* _PROMPT_: Report each line in the entries below that contains the string "span". The match is case-sensitive.

* _PROVIDED RECORDS_:
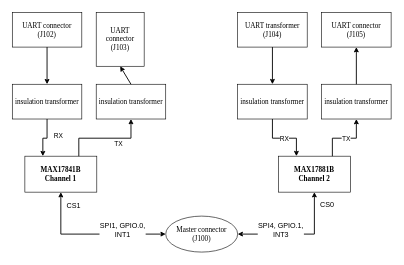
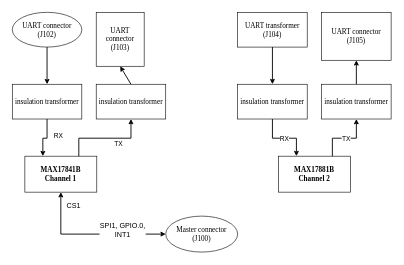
  <mxCell id="0" />
  <mxCell id="1" parent="0" />
- <mxCell id="2" value="UART connector&lt;br&gt;(J102)" style="whiteSpace=wrap;html=1;rounded=0;shadow=0;labelBackgroundColor=none;strokeWidth=1;fontFamily=Verdana;fontSize=12;align=center;aspect=fixed;" vertex="1" parent="1"><mxGeometry x="20" y="20" width="116" height="58" as="geometry" /></mxCell>
+ <mxCell id="2" value="UART connector&lt;br&gt;(J102)" style="ellipse;whiteSpace=wrap;html=1;shadow=0;labelBackgroundColor=none;strokeWidth=1;fontFamily=Verdana;fontSize=12;align=center;aspect=fixed;" vertex="1" parent="1"><mxGeometry x="20" y="20" width="116" height="58" as="geometry" /></mxCell>
  <mxCell id="3" value="&lt;span&gt;insulation transformer&lt;/span&gt;" style="whiteSpace=wrap;html=1;rounded=0;shadow=0;labelBackgroundColor=none;strokeWidth=1;fontFamily=Verdana;fontSize=12;align=center;aspect=fixed;" vertex="1" parent="1"><mxGeometry x="20" y="140" width="116" height="58" as="geometry" /></mxCell>
  <mxCell id="4" value="" style="rounded=0;html=1;labelBackgroundColor=none;startArrow=none;startFill=0;startSize=5;endArrow=classic;endFill=1;endSize=5;jettySize=auto;orthogonalLoop=1;strokeWidth=1.5;fontFamily=Verdana;fontSize=12" edge="1" parent="1" source="2" target="3"><mxGeometry x="-0.359" y="-11" relative="1" as="geometry"><mxPoint as="offset" /></mxGeometry></mxCell>
  <mxCell id="5" value="&lt;b&gt;MAX17841B&lt;br&gt;Channel 1&lt;/b&gt;" style="whiteSpace=wrap;html=1;rounded=0;shadow=0;labelBackgroundColor=none;strokeWidth=1;fontFamily=Verdana;fontSize=12;align=center;" vertex="1" parent="1"><mxGeometry x="41" y="260" width="120" height="60" as="geometry" /></mxCell>
  <mxCell id="6" value="&lt;span&gt;insulation transformer&lt;/span&gt;" style="whiteSpace=wrap;html=1;rounded=0;shadow=0;labelBackgroundColor=none;strokeWidth=1;fontFamily=Verdana;fontSize=12;align=center;aspect=fixed;" vertex="1" parent="1"><mxGeometry x="160" y="140" width="116" height="58" as="geometry" /></mxCell>
  <mxCell id="7" value="&lt;span&gt;Master connector&lt;br&gt;(J100)&lt;/span&gt;" style="ellipse;whiteSpace=wrap;html=1;shadow=0;labelBackgroundColor=none;strokeWidth=1;fontFamily=Verdana;fontSize=12;align=center;" vertex="1" parent="1"><mxGeometry x="276" y="360" width="120" height="60" as="geometry" /></mxCell>
  <mxCell id="8" value="" style="rounded=0;html=1;labelBackgroundColor=none;startArrow=none;startFill=0;startSize=5;endArrow=classic;endFill=1;endSize=5;jettySize=auto;orthogonalLoop=1;strokeWidth=1.5;fontFamily=Verdana;fontSize=12;entryX=0.25;entryY=0;entryDx=0;entryDy=0;edgeStyle=elbowEdgeStyle;elbow=vertical;" edge="1" parent="1" source="3" target="5"><mxGeometry x="-0.2" y="-14" relative="1" as="geometry"><mxPoint as="offset" /><Array as="points"><mxPoint x="78" y="230" /></Array></mxGeometry></mxCell>
  <mxCell id="9" value="RX" style="edgeLabel;html=1;align=center;verticalAlign=middle;resizable=0;points=[];" vertex="1" connectable="0" parent="8"><mxGeometry x="-0.697" y="-2" relative="1" as="geometry"><mxPoint x="20" y="17" as="offset" /></mxGeometry></mxCell>
  <mxCell id="10" value="" style="rounded=0;html=1;labelBackgroundColor=none;startArrow=classic;startFill=1;startSize=5;endArrow=classic;endFill=1;endSize=5;jettySize=auto;orthogonalLoop=1;strokeWidth=1.5;fontFamily=Verdana;fontSize=12;edgeStyle=elbowEdgeStyle;elbow=vertical;entryX=0;entryY=0.5;entryDx=0;entryDy=0;exitX=0.5;exitY=1;exitDx=0;exitDy=0;" edge="1" parent="1" source="5" target="7"><mxGeometry x="-0.217" y="-14" relative="1" as="geometry"><mxPoint as="offset" /><mxPoint x="146" y="340" as="sourcePoint" /><Array as="points"><mxPoint x="206" y="390" /></Array></mxGeometry></mxCell>
  <mxCell id="11" value="CS1" style="edgeLabel;html=1;align=center;verticalAlign=middle;resizable=0;points=[];fontSize=12;" vertex="1" connectable="0" parent="10"><mxGeometry x="-0.908" y="-1" relative="1" as="geometry"><mxPoint x="21" y="11" as="offset" /></mxGeometry></mxCell>
  <mxCell id="12" value="SPI1, GPIO.0,&lt;br&gt;INT1" style="edgeLabel;html=1;align=center;verticalAlign=middle;resizable=0;points=[];fontSize=12;" vertex="1" connectable="0" parent="10"><mxGeometry x="0.887" y="-2" relative="1" as="geometry"><mxPoint x="-59" y="-9" as="offset" /></mxGeometry></mxCell>
  <mxCell id="13" value="UART connector&lt;br&gt;(J103)" style="whiteSpace=wrap;html=1;rounded=0;shadow=0;labelBackgroundColor=none;strokeWidth=1;fontFamily=Verdana;fontSize=12;align=center;aspect=fixed;" vertex="1" parent="1"><mxGeometry x="160" y="20" width="80" height="90" as="geometry" /></mxCell>
  <mxCell id="14" value="UART transformer&lt;br&gt;(J104)" style="whiteSpace=wrap;html=1;rounded=0;shadow=0;labelBackgroundColor=none;strokeWidth=1;fontFamily=Verdana;fontSize=12;align=center;aspect=fixed;" vertex="1" parent="1"><mxGeometry x="396" y="20" width="116" height="58" as="geometry" /></mxCell>
- <mxCell id="15" value="UART connector&lt;br&gt;(J105)" style="whiteSpace=wrap;html=1;rounded=0;shadow=0;labelBackgroundColor=none;strokeWidth=1;fontFamily=Verdana;fontSize=12;align=center;aspect=fixed;" vertex="1" parent="1"><mxGeometry x="536" y="20" width="116" height="58" as="geometry" /></mxCell>
+ <mxCell id="15" value="UART connector&lt;br&gt;(J105)" style="whiteSpace=wrap;html=1;rounded=0;shadow=0;labelBackgroundColor=none;strokeWidth=1;fontFamily=Verdana;fontSize=12;align=center;aspect=fixed;" vertex="1" parent="1"><mxGeometry x="536" y="20" width="116" height="80" as="geometry" /></mxCell>
  <mxCell id="16" value="&lt;span&gt;insulation transformer&lt;/span&gt;" style="whiteSpace=wrap;html=1;rounded=0;shadow=0;labelBackgroundColor=none;strokeWidth=1;fontFamily=Verdana;fontSize=12;align=center;aspect=fixed;" vertex="1" parent="1"><mxGeometry x="396" y="140" width="116" height="58" as="geometry" /></mxCell>
  <mxCell id="17" value="&lt;span&gt;insulation transformer&lt;/span&gt;" style="whiteSpace=wrap;html=1;rounded=0;shadow=0;labelBackgroundColor=none;strokeWidth=1;fontFamily=Verdana;fontSize=12;align=center;aspect=fixed;" vertex="1" parent="1"><mxGeometry x="536" y="140" width="116" height="58" as="geometry" /></mxCell>
  <mxCell id="18" value="&lt;b&gt;MAX17881B&lt;br&gt;Channel 2&lt;/b&gt;" style="whiteSpace=wrap;html=1;rounded=0;shadow=0;labelBackgroundColor=none;strokeWidth=1;fontFamily=Verdana;fontSize=12;align=center;" vertex="1" parent="1"><mxGeometry x="464" y="260" width="120" height="60" as="geometry" /></mxCell>
  <mxCell id="19" value="" style="rounded=0;html=1;labelBackgroundColor=none;startArrow=classic;startFill=1;startSize=5;endArrow=none;endFill=0;endSize=5;jettySize=auto;orthogonalLoop=1;strokeWidth=1.5;fontFamily=Verdana;fontSize=12;exitX=0.5;exitY=1;exitDx=0;exitDy=0;entryX=0.5;entryY=0;entryDx=0;entryDy=0;" edge="1" parent="1" source="13" target="6"><mxGeometry x="-0.359" y="-11" relative="1" as="geometry"><mxPoint as="offset" /><mxPoint x="228" y="70" as="sourcePoint" /><mxPoint x="228" y="150" as="targetPoint" /></mxGeometry></mxCell>
  <mxCell id="20" value="" style="rounded=0;html=1;labelBackgroundColor=none;startArrow=none;startFill=0;startSize=5;endArrow=classic;endFill=1;endSize=5;jettySize=auto;orthogonalLoop=1;strokeWidth=1.5;fontFamily=Verdana;fontSize=12;exitX=0.5;exitY=1;exitDx=0;exitDy=0;entryX=0.5;entryY=0;entryDx=0;entryDy=0;" edge="1" parent="1" source="14" target="16"><mxGeometry x="-0.359" y="-11" relative="1" as="geometry"><mxPoint as="offset" /><mxPoint x="534" y="80" as="sourcePoint" /><mxPoint x="534" y="160" as="targetPoint" /></mxGeometry></mxCell>
  <mxCell id="21" value="" style="rounded=0;html=1;labelBackgroundColor=none;startArrow=classic;startFill=1;startSize=5;endArrow=none;endFill=0;endSize=5;jettySize=auto;orthogonalLoop=1;strokeWidth=1.5;fontFamily=Verdana;fontSize=12;exitX=0.5;exitY=1;exitDx=0;exitDy=0;entryX=0.5;entryY=0;entryDx=0;entryDy=0;" edge="1" parent="1" source="15" target="17"><mxGeometry x="-0.359" y="-11" relative="1" as="geometry"><mxPoint as="offset" /><mxPoint x="44" y="90" as="sourcePoint" /><mxPoint x="44" y="170" as="targetPoint" /><Array as="points" /></mxGeometry></mxCell>
  <mxCell id="22" value="" style="rounded=0;html=1;labelBackgroundColor=none;startArrow=classic;startFill=1;startSize=5;endArrow=none;endFill=0;endSize=5;jettySize=auto;orthogonalLoop=1;strokeWidth=1.5;fontFamily=Verdana;fontSize=12;exitX=0.5;exitY=1;exitDx=0;exitDy=0;entryX=0.75;entryY=0;entryDx=0;entryDy=0;edgeStyle=elbowEdgeStyle;elbow=vertical;" edge="1" parent="1" source="6" target="5"><mxGeometry x="-0.359" y="-11" relative="1" as="geometry"><mxPoint as="offset" /><mxPoint x="217.5" y="210" as="sourcePoint" /><mxPoint x="238" y="240" as="targetPoint" /><Array as="points"><mxPoint x="196" y="230" /></Array></mxGeometry></mxCell>
  <mxCell id="23" value="TX" style="edgeLabel;html=1;align=center;verticalAlign=middle;resizable=0;points=[];" vertex="1" connectable="0" parent="22"><mxGeometry x="-0.611" y="-2" relative="1" as="geometry"><mxPoint x="-20" y="12" as="offset" /></mxGeometry></mxCell>
  <mxCell id="24" value="" style="rounded=0;html=1;labelBackgroundColor=none;startArrow=none;startFill=0;startSize=5;endArrow=classic;endFill=1;endSize=5;jettySize=auto;orthogonalLoop=1;strokeWidth=1.5;fontFamily=Verdana;fontSize=12;exitX=0.5;exitY=1;exitDx=0;exitDy=0;entryX=0.25;entryY=0;entryDx=0;entryDy=0;edgeStyle=elbowEdgeStyle;elbow=vertical;" edge="1" parent="1" source="16" target="18"><mxGeometry x="-0.359" y="-11" relative="1" as="geometry"><mxPoint as="offset" /><mxPoint x="114" y="110" as="sourcePoint" /><mxPoint x="454" y="260" as="targetPoint" /><Array as="points"><mxPoint x="466" y="230" /></Array></mxGeometry></mxCell>
  <mxCell id="25" value="RX" style="edgeLabel;html=1;align=center;verticalAlign=middle;resizable=0;points=[];" vertex="1" connectable="0" parent="24"><mxGeometry x="-0.714" relative="1" as="geometry"><mxPoint x="19" y="17" as="offset" /></mxGeometry></mxCell>
  <mxCell id="26" value="" style="rounded=0;html=1;labelBackgroundColor=none;startArrow=classic;startFill=1;startSize=5;endArrow=none;endFill=0;endSize=5;jettySize=auto;orthogonalLoop=1;strokeWidth=1.5;fontFamily=Verdana;fontSize=12;exitX=0.5;exitY=1;exitDx=0;exitDy=0;entryX=0.75;entryY=0;entryDx=0;entryDy=0;edgeStyle=elbowEdgeStyle;elbow=vertical;" edge="1" parent="1"><mxGeometry x="-0.359" y="-11" relative="1" as="geometry"><mxPoint as="offset" /><mxPoint x="594" y="198" as="sourcePoint" /><mxPoint x="554" y="260" as="targetPoint" /><Array as="points"><mxPoint x="576" y="230" /></Array></mxGeometry></mxCell>
  <mxCell id="27" value="TX" style="edgeLabel;html=1;align=center;verticalAlign=middle;resizable=0;points=[];" vertex="1" connectable="0" parent="26"><mxGeometry x="-0.646" y="1" relative="1" as="geometry"><mxPoint x="-19" y="14" as="offset" /></mxGeometry></mxCell>
- <mxCell id="28" value="" style="rounded=0;html=1;labelBackgroundColor=none;startArrow=classic;startFill=1;startSize=5;endArrow=classic;endFill=1;endSize=5;jettySize=auto;orthogonalLoop=1;strokeWidth=1.5;fontFamily=Verdana;fontSize=12;edgeStyle=elbowEdgeStyle;elbow=vertical;exitX=0.5;exitY=1;exitDx=0;exitDy=0;entryX=1;entryY=0.5;entryDx=0;entryDy=0;" edge="1" parent="1" source="18" target="7"><mxGeometry x="-0.217" y="-14" relative="1" as="geometry"><mxPoint as="offset" /><mxPoint x="536" y="320" as="sourcePoint" /><mxPoint x="356" y="400" as="targetPoint" /><Array as="points"><mxPoint x="466" y="390" /></Array></mxGeometry></mxCell>
- <mxCell id="29" value="CS0" style="edgeLabel;html=1;align=center;verticalAlign=middle;resizable=0;points=[];fontSize=12;" vertex="1" connectable="0" parent="28"><mxGeometry x="-0.845" y="-1" relative="1" as="geometry"><mxPoint x="21" y="5" as="offset" /></mxGeometry></mxCell>
- <mxCell id="30" value="SPI4, GPIO.1,&lt;br&gt;INT3" style="edgeLabel;html=1;align=center;verticalAlign=middle;resizable=0;points=[];fontSize=12;" vertex="1" connectable="0" parent="28"><mxGeometry x="0.871" y="-3" relative="1" as="geometry"><mxPoint x="58" y="-4" as="offset" /></mxGeometry></mxCell>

* _OUTPUT FOR THIS TASK_:
  <mxCell id="3" value="&lt;span&gt;insulation transformer&lt;/span&gt;" style="whiteSpace=wrap;html=1;rounded=0;shadow=0;labelBackgroundColor=none;strokeWidth=1;fontFamily=Verdana;fontSize=12;align=center;aspect=fixed;" vertex="1" parent="1"><mxGeometry x="20" y="140" width="116" height="58" as="geometry" /></mxCell>
  <mxCell id="6" value="&lt;span&gt;insulation transformer&lt;/span&gt;" style="whiteSpace=wrap;html=1;rounded=0;shadow=0;labelBackgroundColor=none;strokeWidth=1;fontFamily=Verdana;fontSize=12;align=center;aspect=fixed;" vertex="1" parent="1"><mxGeometry x="160" y="140" width="116" height="58" as="geometry" /></mxCell>
  <mxCell id="7" value="&lt;span&gt;Master connector&lt;br&gt;(J100)&lt;/span&gt;" style="ellipse;whiteSpace=wrap;html=1;shadow=0;labelBackgroundColor=none;strokeWidth=1;fontFamily=Verdana;fontSize=12;align=center;" vertex="1" parent="1"><mxGeometry x="276" y="360" width="120" height="60" as="geometry" /></mxCell>
  <mxCell id="16" value="&lt;span&gt;insulation transformer&lt;/span&gt;" style="whiteSpace=wrap;html=1;rounded=0;shadow=0;labelBackgroundColor=none;strokeWidth=1;fontFamily=Verdana;fontSize=12;align=center;aspect=fixed;" vertex="1" parent="1"><mxGeometry x="396" y="140" width="116" height="58" as="geometry" /></mxCell>
  <mxCell id="17" value="&lt;span&gt;insulation transformer&lt;/span&gt;" style="whiteSpace=wrap;html=1;rounded=0;shadow=0;labelBackgroundColor=none;strokeWidth=1;fontFamily=Verdana;fontSize=12;align=center;aspect=fixed;" vertex="1" parent="1"><mxGeometry x="536" y="140" width="116" height="58" as="geometry" /></mxCell>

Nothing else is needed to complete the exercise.